◆ Exercise instructions
Would you transcribe the data word for word?

◆ The data
***

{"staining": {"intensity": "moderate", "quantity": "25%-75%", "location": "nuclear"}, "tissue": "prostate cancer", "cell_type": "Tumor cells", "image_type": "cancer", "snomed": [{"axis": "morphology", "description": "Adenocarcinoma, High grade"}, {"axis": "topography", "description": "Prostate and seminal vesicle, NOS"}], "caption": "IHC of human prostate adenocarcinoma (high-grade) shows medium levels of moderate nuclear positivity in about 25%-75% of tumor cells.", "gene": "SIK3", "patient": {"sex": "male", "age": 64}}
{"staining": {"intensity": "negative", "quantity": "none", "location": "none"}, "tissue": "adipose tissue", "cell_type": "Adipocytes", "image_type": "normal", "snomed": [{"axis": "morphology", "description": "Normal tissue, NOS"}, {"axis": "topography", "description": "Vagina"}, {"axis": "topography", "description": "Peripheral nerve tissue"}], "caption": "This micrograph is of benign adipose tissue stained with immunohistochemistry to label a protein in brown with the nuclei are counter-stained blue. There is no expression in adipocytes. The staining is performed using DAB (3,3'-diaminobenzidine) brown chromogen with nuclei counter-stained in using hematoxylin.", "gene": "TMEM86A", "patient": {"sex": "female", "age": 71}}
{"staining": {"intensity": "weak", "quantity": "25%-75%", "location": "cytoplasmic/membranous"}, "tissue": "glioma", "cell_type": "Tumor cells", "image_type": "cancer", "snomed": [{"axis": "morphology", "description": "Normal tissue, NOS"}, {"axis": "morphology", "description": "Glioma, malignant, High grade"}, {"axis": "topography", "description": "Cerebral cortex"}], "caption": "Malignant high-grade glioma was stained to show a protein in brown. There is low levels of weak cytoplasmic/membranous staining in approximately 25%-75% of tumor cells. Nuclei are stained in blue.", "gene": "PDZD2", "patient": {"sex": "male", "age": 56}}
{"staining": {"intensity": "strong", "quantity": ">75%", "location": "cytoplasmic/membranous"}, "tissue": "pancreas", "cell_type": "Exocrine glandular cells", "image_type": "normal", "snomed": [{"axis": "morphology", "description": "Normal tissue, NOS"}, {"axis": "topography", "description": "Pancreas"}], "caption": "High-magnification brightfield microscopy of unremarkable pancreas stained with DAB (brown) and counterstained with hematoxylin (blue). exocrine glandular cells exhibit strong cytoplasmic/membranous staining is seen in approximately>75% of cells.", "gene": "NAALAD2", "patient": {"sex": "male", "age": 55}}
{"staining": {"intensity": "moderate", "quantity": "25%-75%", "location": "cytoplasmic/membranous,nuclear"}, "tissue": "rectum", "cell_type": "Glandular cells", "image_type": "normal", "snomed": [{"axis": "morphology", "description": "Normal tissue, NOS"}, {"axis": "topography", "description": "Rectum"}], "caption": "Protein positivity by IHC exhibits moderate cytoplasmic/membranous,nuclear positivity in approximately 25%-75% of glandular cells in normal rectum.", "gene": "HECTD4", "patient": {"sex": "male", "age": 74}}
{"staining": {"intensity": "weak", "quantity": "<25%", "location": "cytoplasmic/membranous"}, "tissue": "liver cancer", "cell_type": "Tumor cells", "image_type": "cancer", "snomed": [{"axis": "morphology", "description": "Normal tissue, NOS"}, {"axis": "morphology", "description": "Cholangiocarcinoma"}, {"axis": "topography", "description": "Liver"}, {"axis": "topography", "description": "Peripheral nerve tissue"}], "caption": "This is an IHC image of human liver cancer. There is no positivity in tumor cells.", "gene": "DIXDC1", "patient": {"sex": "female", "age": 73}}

***

◆ Problem solution
{"staining": {"intensity": "moderate", "quantity": "25%-75%", "location": "nuclear"}, "tissue": "prostate cancer", "cell_type": "Tumor cells", "image_type": "cancer", "snomed": [{"axis": "morphology", "description": "Adenocarcinoma, High grade"}, {"axis": "topography", "description": "Prostate and seminal vesicle, NOS"}], "caption": "IHC of human prostate adenocarcinoma (high-grade) shows medium levels of moderate nuclear positivity in about 25%-75% of tumor cells.", "gene": "SIK3", "patient": {"sex": "male", "age": 64}}
{"staining": {"intensity": "negative", "quantity": "none", "location": "none"}, "tissue": "adipose tissue", "cell_type": "Adipocytes", "image_type": "normal", "snomed": [{"axis": "morphology", "description": "Normal tissue, NOS"}, {"axis": "topography", "description": "Vagina"}, {"axis": "topography", "description": "Peripheral nerve tissue"}], "caption": "This micrograph is of benign adipose tissue stained with immunohistochemistry to label a protein in brown with the nuclei are counter-stained blue. There is no expression in adipocytes. The staining is performed using DAB (3,3'-diaminobenzidine) brown chromogen with nuclei counter-stained in using hematoxylin.", "gene": "TMEM86A", "patient": {"sex": "female", "age": 71}}
{"staining": {"intensity": "weak", "quantity": "25%-75%", "location": "cytoplasmic/membranous"}, "tissue": "glioma", "cell_type": "Tumor cells", "image_type": "cancer", "snomed": [{"axis": "morphology", "description": "Normal tissue, NOS"}, {"axis": "morphology", "description": "Glioma, malignant, High grade"}, {"axis": "topography", "description": "Cerebral cortex"}], "caption": "Malignant high-grade glioma was stained to show a protein in brown. There is low levels of weak cytoplasmic/membranous staining in approximately 25%-75% of tumor cells. Nuclei are stained in blue.", "gene": "PDZD2", "patient": {"sex": "male", "age": 56}}
{"staining": {"intensity": "strong", "quantity": ">75%", "location": "cytoplasmic/membranous"}, "tissue": "pancreas", "cell_type": "Exocrine glandular cells", "image_type": "normal", "snomed": [{"axis": "morphology", "description": "Normal tissue, NOS"}, {"axis": "topography", "description": "Pancreas"}], "caption": "High-magnification brightfield microscopy of unremarkable pancreas stained with DAB (brown) and counterstained with hematoxylin (blue). exocrine glandular cells exhibit strong cytoplasmic/membranous staining is seen in approximately>75% of cells.", "gene": "NAALAD2", "patient": {"sex": "male", "age": 55}}
{"staining": {"intensity": "moderate", "quantity": "25%-75%", "location": "cytoplasmic/membranous,nuclear"}, "tissue": "rectum", "cell_type": "Glandular cells", "image_type": "normal", "snomed": [{"axis": "morphology", "description": "Normal tissue, NOS"}, {"axis": "topography", "description": "Rectum"}], "caption": "Protein positivity by IHC exhibits moderate cytoplasmic/membranous,nuclear positivity in approximately 25%-75% of glandular cells in normal rectum.", "gene": "HECTD4", "patient": {"sex": "male", "age": 74}}
{"staining": {"intensity": "weak", "quantity": "<25%", "location": "cytoplasmic/membranous"}, "tissue": "liver cancer", "cell_type": "Tumor cells", "image_type": "cancer", "snomed": [{"axis": "morphology", "description": "Normal tissue, NOS"}, {"axis": "morphology", "description": "Cholangiocarcinoma"}, {"axis": "topography", "description": "Liver"}, {"axis": "topography", "description": "Peripheral nerve tissue"}], "caption": "This is an IHC image of human liver cancer. There is no positivity in tumor cells.", "gene": "DIXDC1", "patient": {"sex": "female", "age": 73}}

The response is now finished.